Centre for Sustainable Engineering

Engineered Protein Nanosheets at Liquid-Liquid Interfaces for Stem Cell Expansion, Sorting and Tissue Engineering

Principal investigator:Julien GAUTROT
Funding source(s):EU Commission - Horizon 2020
 Start: 01-09-2018  /  End: 31-08-2023
 Amount: £2011161
Research Centre:
Cells growing at the surface of oil droplets

A long standing dogma in the field of cell-based technologies is that bulk mechanical properties of solid substrates are essential to enable cell spreading, proliferation and fate decision. The use of solid materials to culture adherent cells constitutes an important hurdle for the scale up, automation and speed up of cell culture and recovery. Our recent results show that bulk solid substrates are not necessary to promote cell adhesion, growth and fate regulation as adherent stem cells spread and proliferate readily at the surface of ultra-soft materials, even liquids. In such cases, cell adhesion is enabled by the formation of a mechanically strong layer (nanosheet) of proteins at the interface between the oil (liquid substrate) and aqueous medium.

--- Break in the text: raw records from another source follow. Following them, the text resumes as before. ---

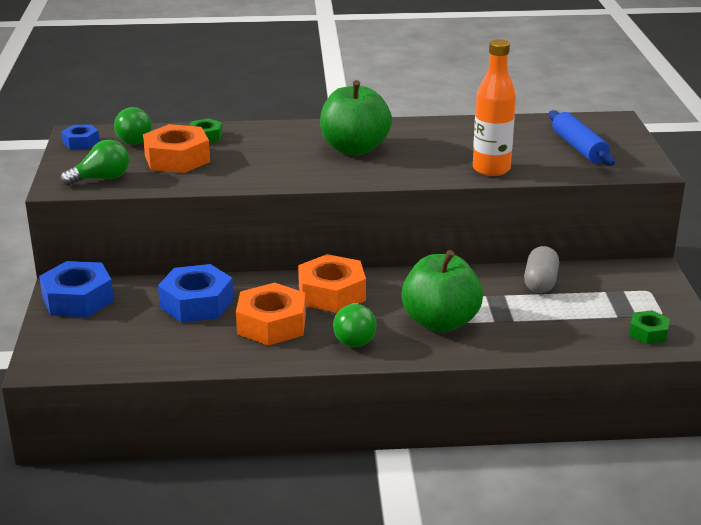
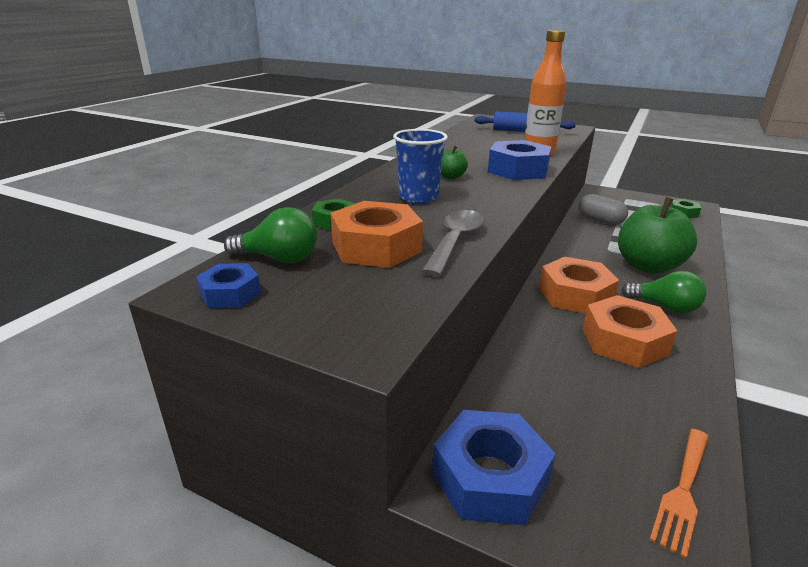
camera: 60 degrees left, 0 degrees up
green light bulb [60,139,129,186] -> none
blue nut [158,264,234,323] -> blue nut moved to [488,140,551,180]
green apple [320,80,392,155] -> green apple [441,146,468,179], size x0.43
none -> blue cup [393,129,448,203]
none -> grey spoon [421,210,485,277]
none -> orange fork [649,429,709,559]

This key discovery opens the door to the engineering of protein nanosheets enabling the use of liquid, free-flowing substrates sustaining cell adhesion, expansion, isolation and recovery.
ProLiCell will design the biochemical and mechanical properties of extracellular matrix (ECM) protein nanosheets that can sustain the formation of adhesion protein complexes and support cell proliferation and culture on materials with very weak bulk mechanical properties (liquids).